Kurz presche in Sachen Corona oft vor und stelle den zuständigen Gesundheitsminister vor vollendete Tatsachen – auch weil er eifersüchtig auf dessen lange besseren Popularitätswert sei, monieren die Grünen.
Ofene Rechnungen wegen Blümel und WKStA
Was bei entscheidenden Playern in der Kanzlerpartei durchklingt: Am liebsten wäre es der ÖVP, wenn die Opposition den grünen Gesundheitsminister derart weichklopft, dass ihm und/oder seiner Partei nichts anderes übrig bleibt, als den Job an den Nagel zu hängen.

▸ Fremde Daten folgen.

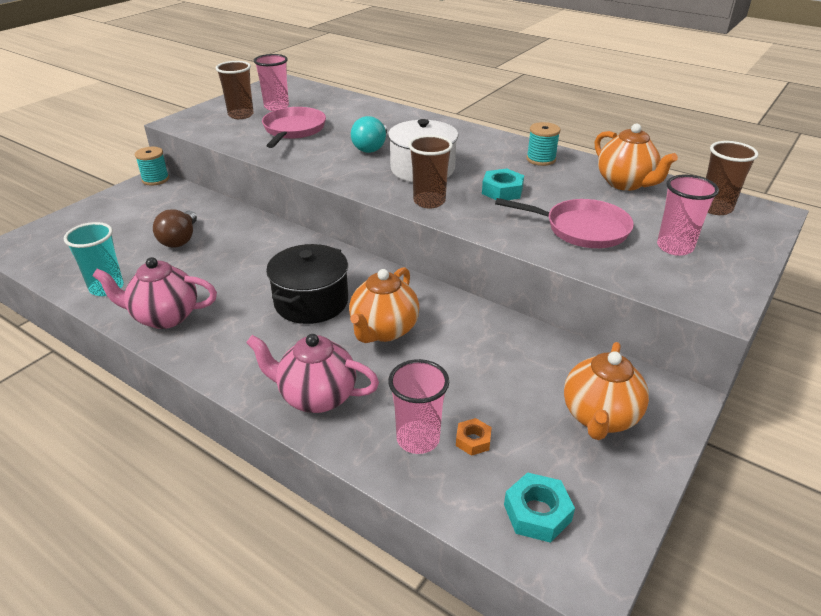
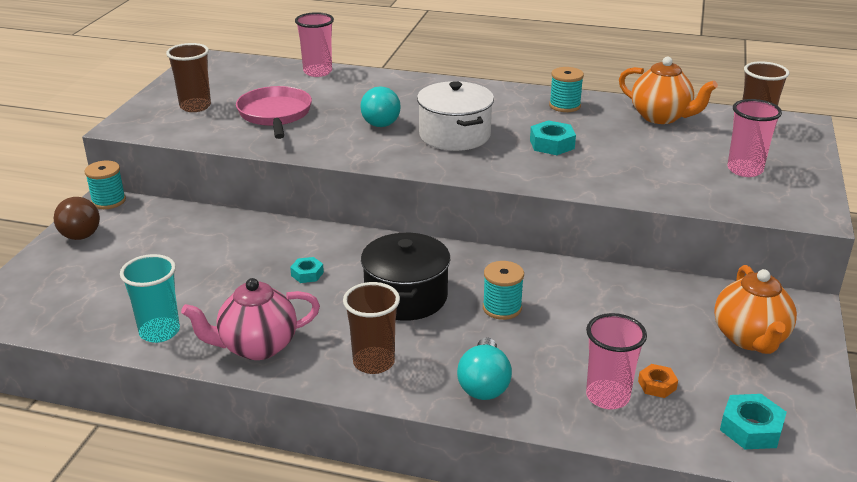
camera: 20 degrees left, 5 degrees down
(180, 240) = (201, 263): brown light bulb -> brown light bulb (81, 231)
(249, 265) = (307, 274): none -> turquoise nut
(276, 107) = (230, 91): pink cup -> pink cup (317, 72)
(316, 397) = (484, 384): pink teapot -> turquoise light bulb
(384, 330) = (502, 308): orange teapot -> turquoise spool
(429, 201) = (489, 167): brown cup -> brown cup (374, 362)
(581, 229) = (653, 168): pink pan -> none

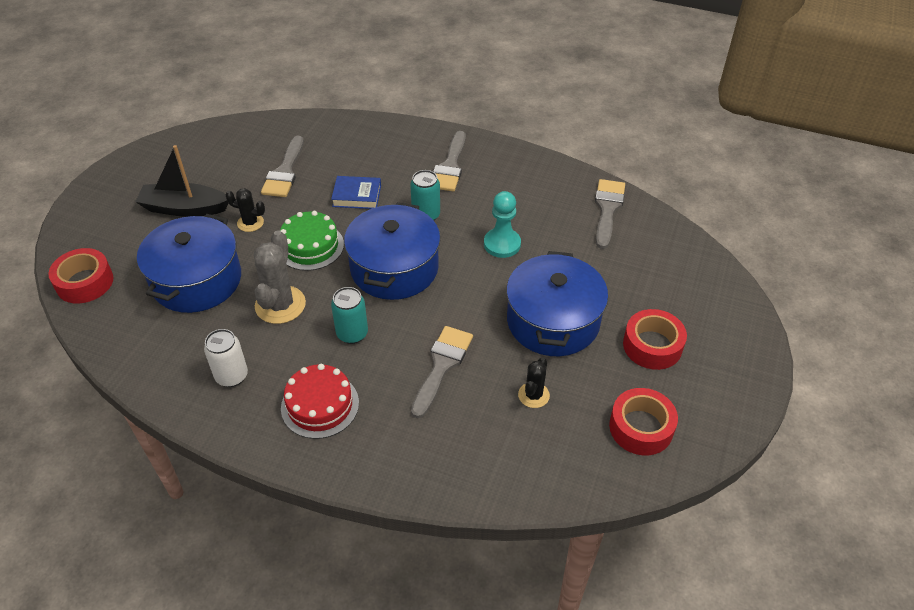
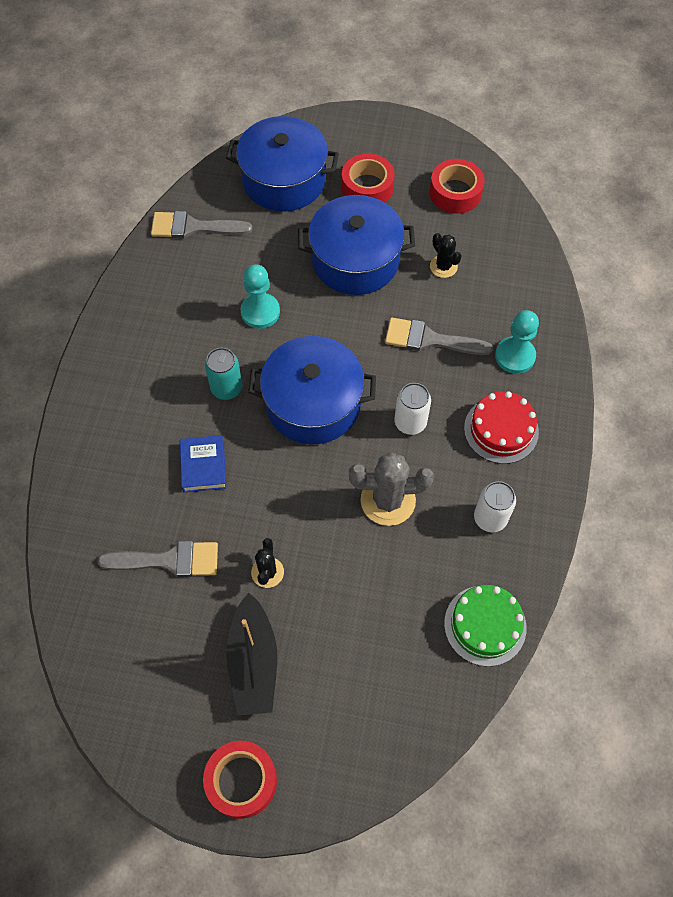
camera: 100 degrees left, 15 degrees up
(85, 282) = (401, 733): red tape -> red tape (241, 781)
(197, 280) = (371, 601): blue pot -> blue pot (284, 180)
(310, 246) = (295, 494): green cake -> green cake (485, 625)
(352, 334) = (410, 422): turquoise can -> white can
(403, 437) = (515, 356): none -> turquoise pawn
(450, 166) = (139, 378): grey brush -> none
(533, 395) = (443, 266): black cactus -> black cactus turned 45 degrees clockwise

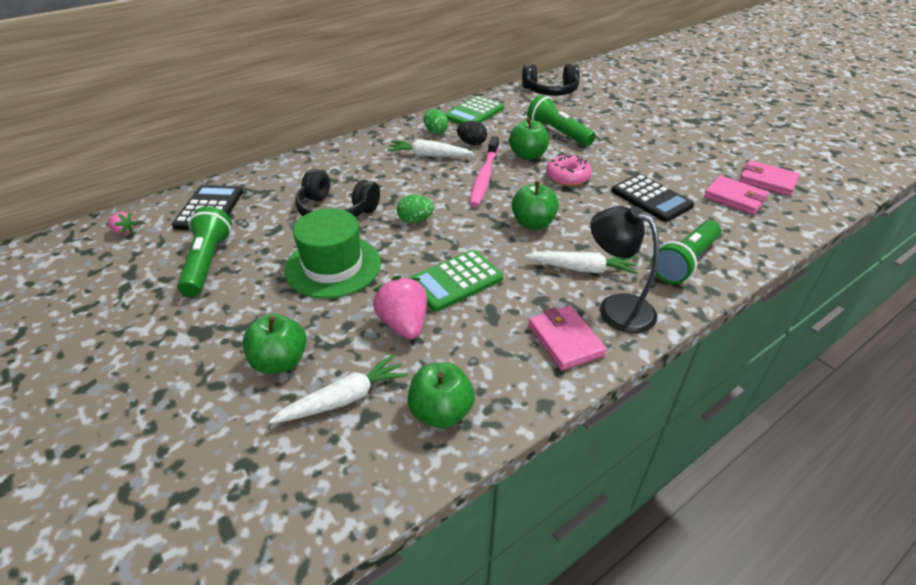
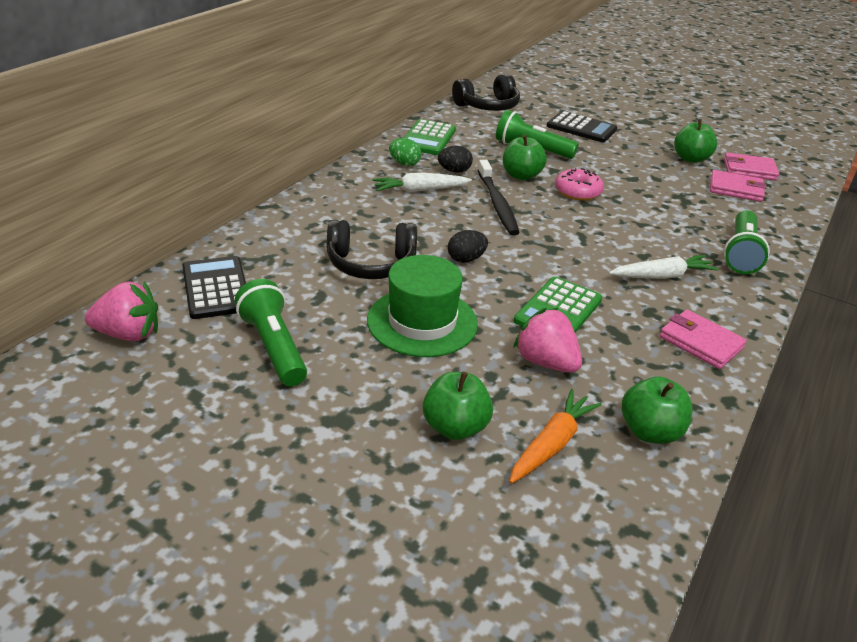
camera: 25 degrees left, 5 degrees down
(124, 232) = (128, 334): pink strawberry -> pink strawberry, size x1.95
(344, 399) = (551, 444): white carrot -> orange carrot
(415, 220) = (466, 259): green egg -> black egg
(484, 177) = (497, 204): pink toothbrush -> black toothbrush
(533, 223) = (583, 242): green apple -> green apple (690, 159)
(616, 308) = (718, 304): black lamp -> none
(651, 198) = (668, 201): black calculator -> black calculator (581, 128)

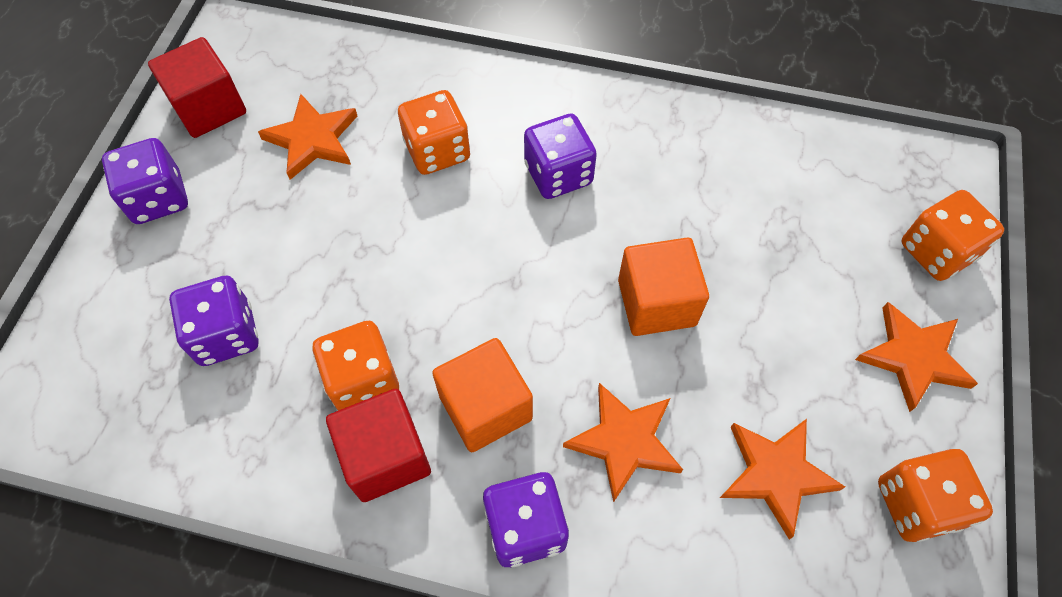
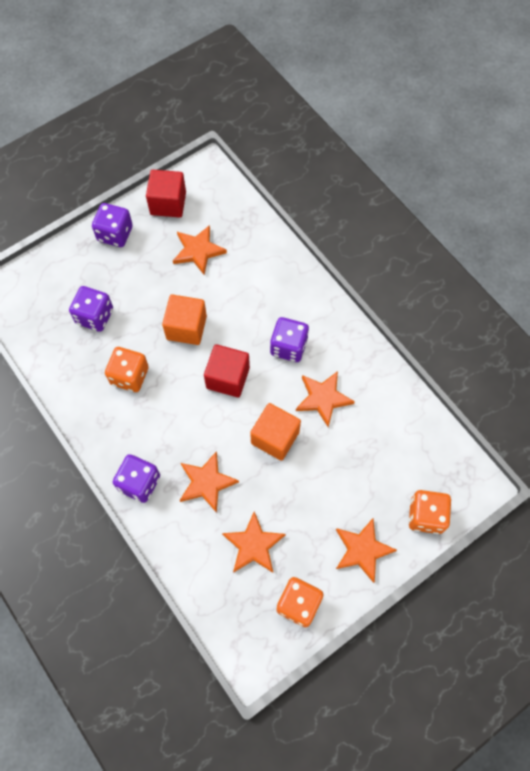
camera: 40 degrees right, 5 degrees up
(386, 456) = (112, 414): red cube -> red cube (228, 378)
(437, 151) = (246, 296): orange dice -> none
(485, 408) = (165, 425): orange cube -> orange cube (186, 327)
(667, 205) = (323, 398): none -> orange star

Die Koalition deswegen generell in Frage stellen will in der Kurz-ÖVP derzeit niemand. „Nach der Hausdurchsuchung bei Gernot Blümel und den Debatten um die WKStA, hat es koalitionsintern ordentlich geruckelt“, resümiert ein Kurz-Mann, „jetzt ruckelt es auch manchmal, aber nicht so sehr wie bei der Justiz.“
Im bislang schwersten Konlikt mit Anschober rund um seine Spitzenbeamten hielt sich der Kanzler so auch demonstrativ an Grünen-Chef Werner Kogler. Dieser hatte dem – wegen eines Breakdowns für eine Woche ausgefallenen – Gesundheitsminister auch zu vermitteln, dass Clemens Martin Auer nicht mehr zu halten sei.
Ab sofort rüsten Türkis und Grün für den generellen Showdown mit der Corona-Politik: spätestens in einem U-Ausschuss im Herbst, wenn die politische Regie entgleist, auch früher.
Die Türkisen tun schon jetzt alles, dass der Blitzableiter Rudolf Anschober und nicht Sebastian Kurz heißt.